The impact of the clip became clear when Blindfolded opened for Aborted, a Belgian death metal band, after they had gone viral. “The singer walked right up to our vocalist Stace and said ‘you’re the guy from the kids show.’” He’s far from the only one to recognise them at a gig. “It’s funny because those kids who were there that day are now old enough to come to our shows,” says Nick. “There have been a couple of guys who have come up to us and pointed themselves out in the video.”
Both parties look back on the performance as a career-defining moment. “Me and my producers never forgot it,” says Erin. “We thought we had made this huge mistake but it’s actually one of the best things we’ve ever done.” The band have had a more tumultuous relationship with the viral clip. “We started out thinking it was the most hilarious thing ever, and then we started hating it,” says Nick. “Now we’ve realised it’s never going to die, so we might as well embrace it.

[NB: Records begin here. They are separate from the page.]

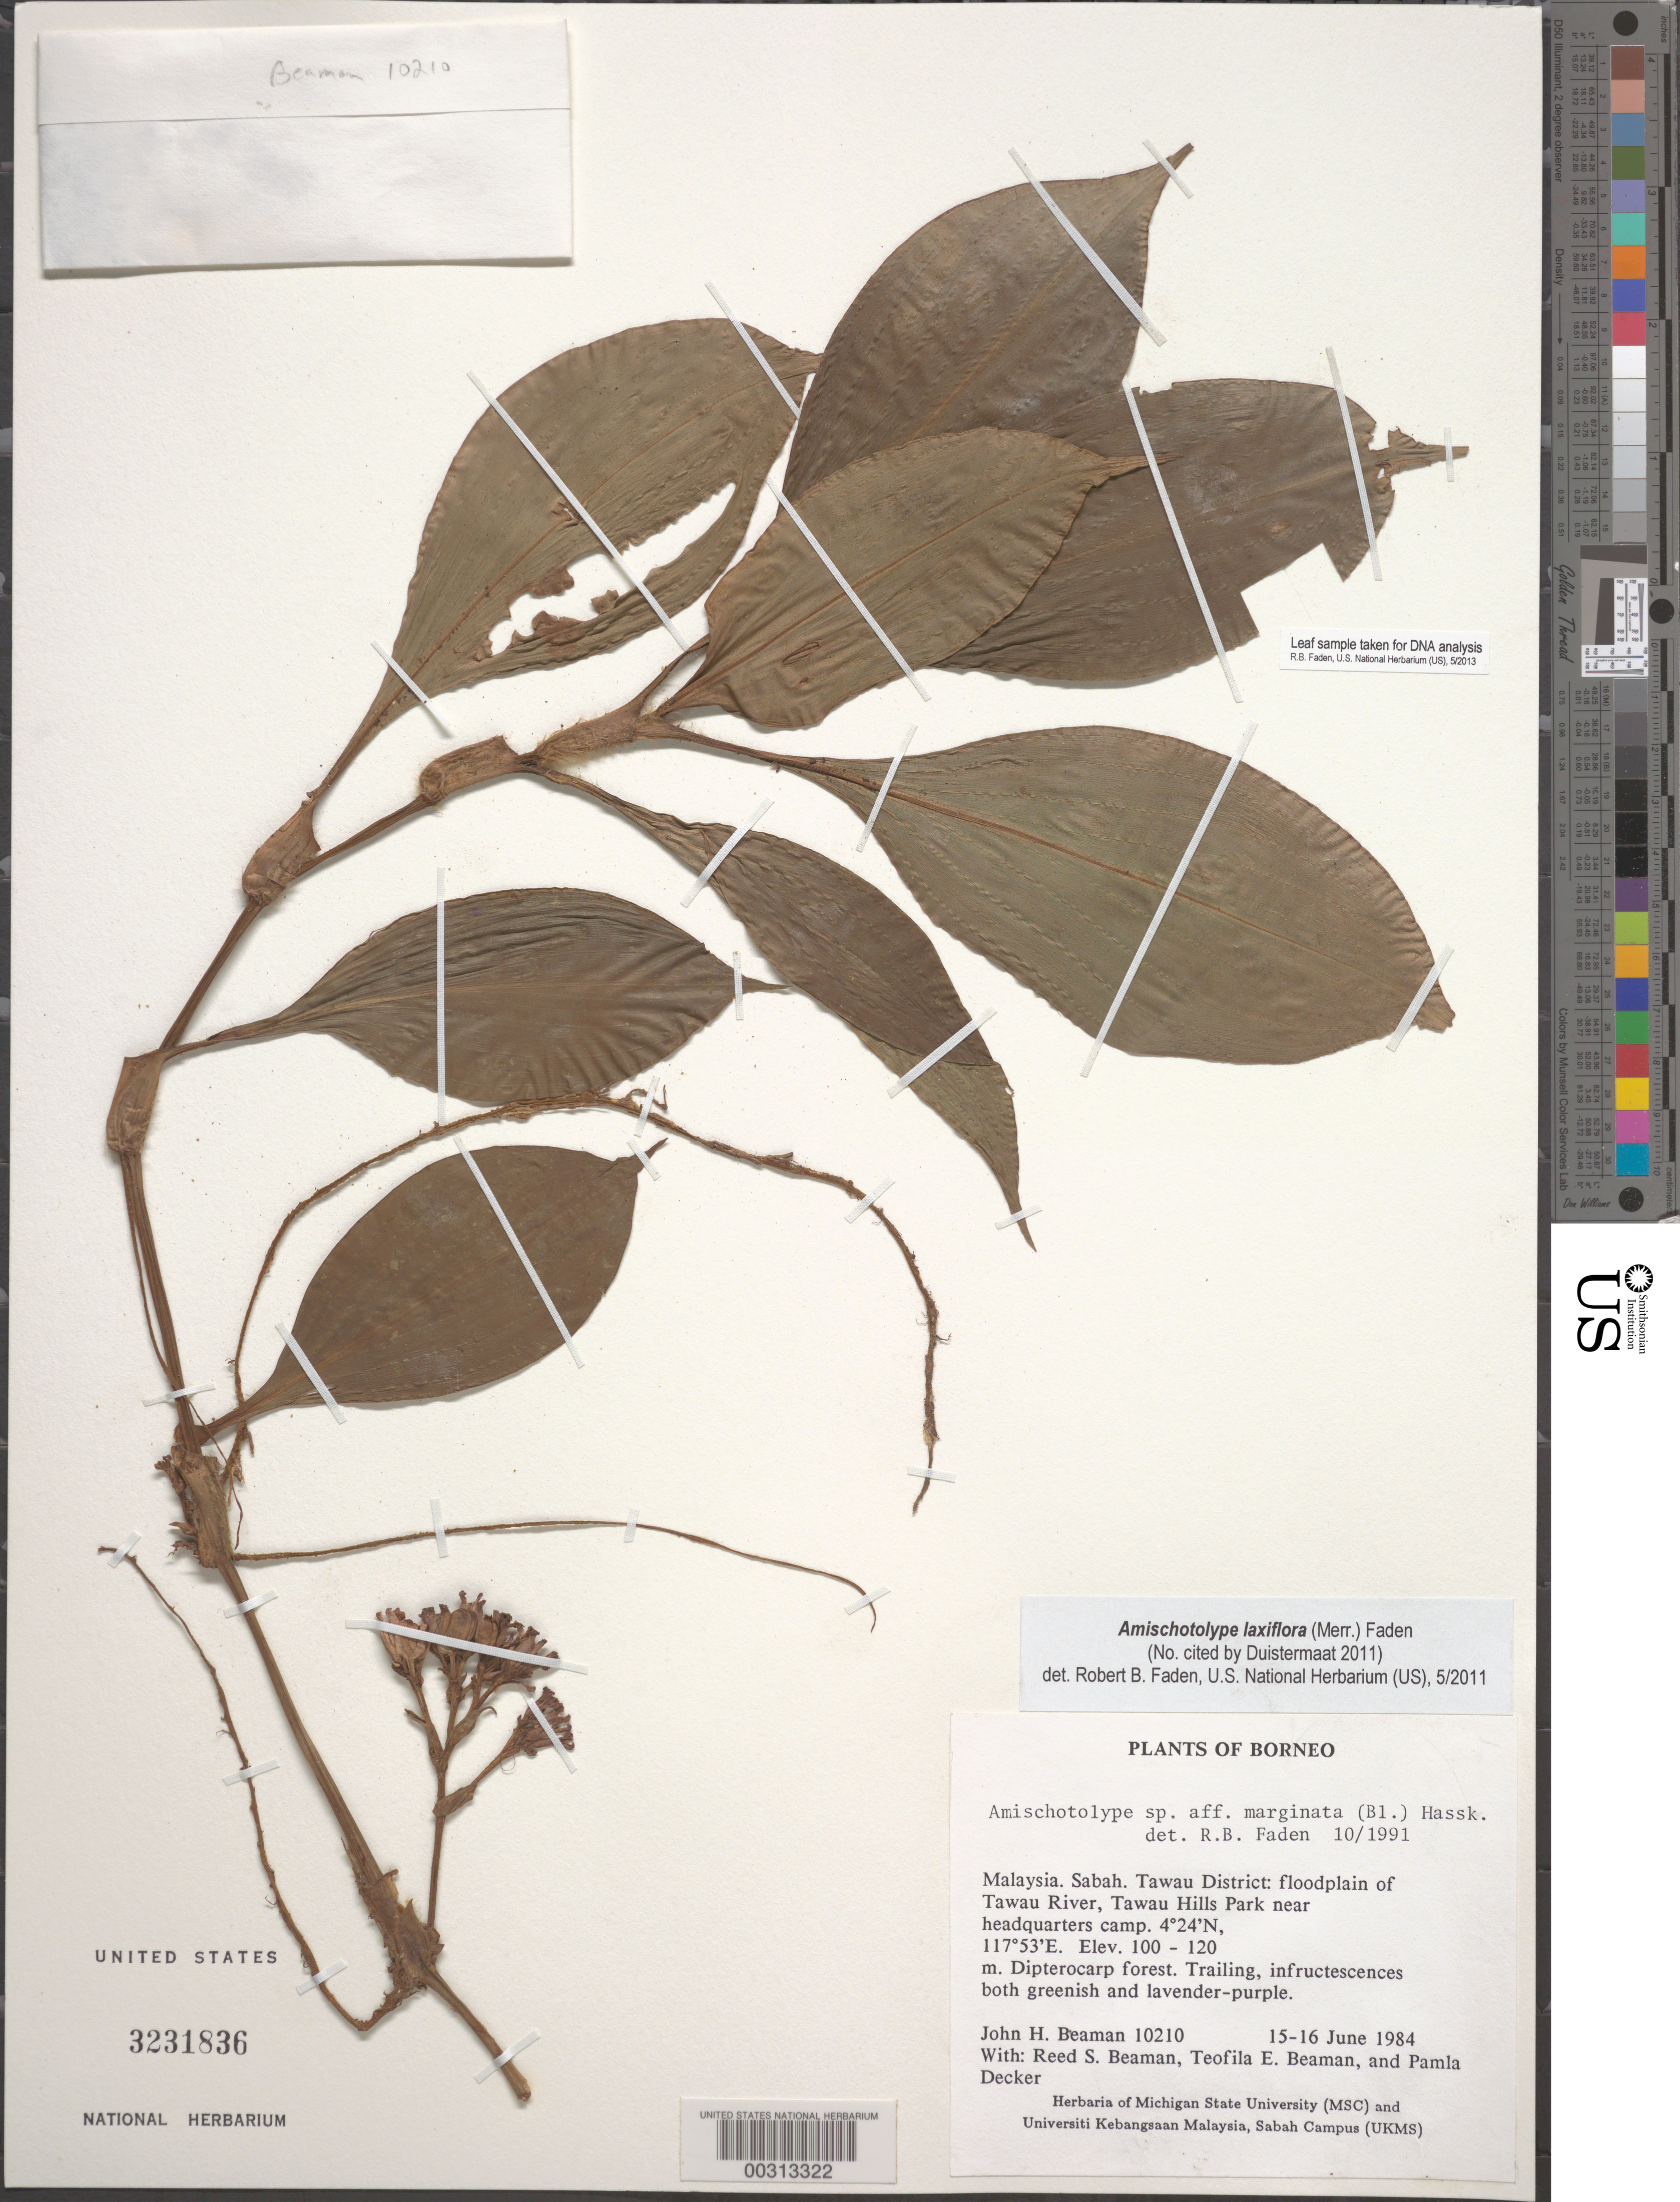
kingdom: Plantae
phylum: Tracheophyta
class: Liliopsida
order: Commelinales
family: Commelinaceae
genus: Amischotolype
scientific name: Amischotolype laxiflora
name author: (Merr.) Faden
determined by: Faden, Robert B., (US), Smithsonian Institution - National Museum of Natural History (UNITED STATES)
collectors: J. H. Beaman, R. S. Beaman, T. E. Beaman & P. Decker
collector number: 10210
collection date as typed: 15 Jun 1984 and 16 Jun 1984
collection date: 1984-06-15,1984-06-16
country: Malaysia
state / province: Sabah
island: Borneo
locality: Tawau district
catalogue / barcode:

In fact, eight years later, the band have re-ignited the essential moment by inviting both Erin Simpson and her ex-Bachelor NZ partner Zac Franich to attend one of their shows as VIP guests. “Now that we’ve realised it’s never going to die, we thought we might as well embrace it,” says Nick. “Just when you think you’ve escaped the clutches of it, it always pulls you back.” Along with working on a new album in 2019, they’ve set themselves another ambitious goal.
“Our mission now is simple: we want to make Erin Simpson the most death metal celebrity in New Zealand.”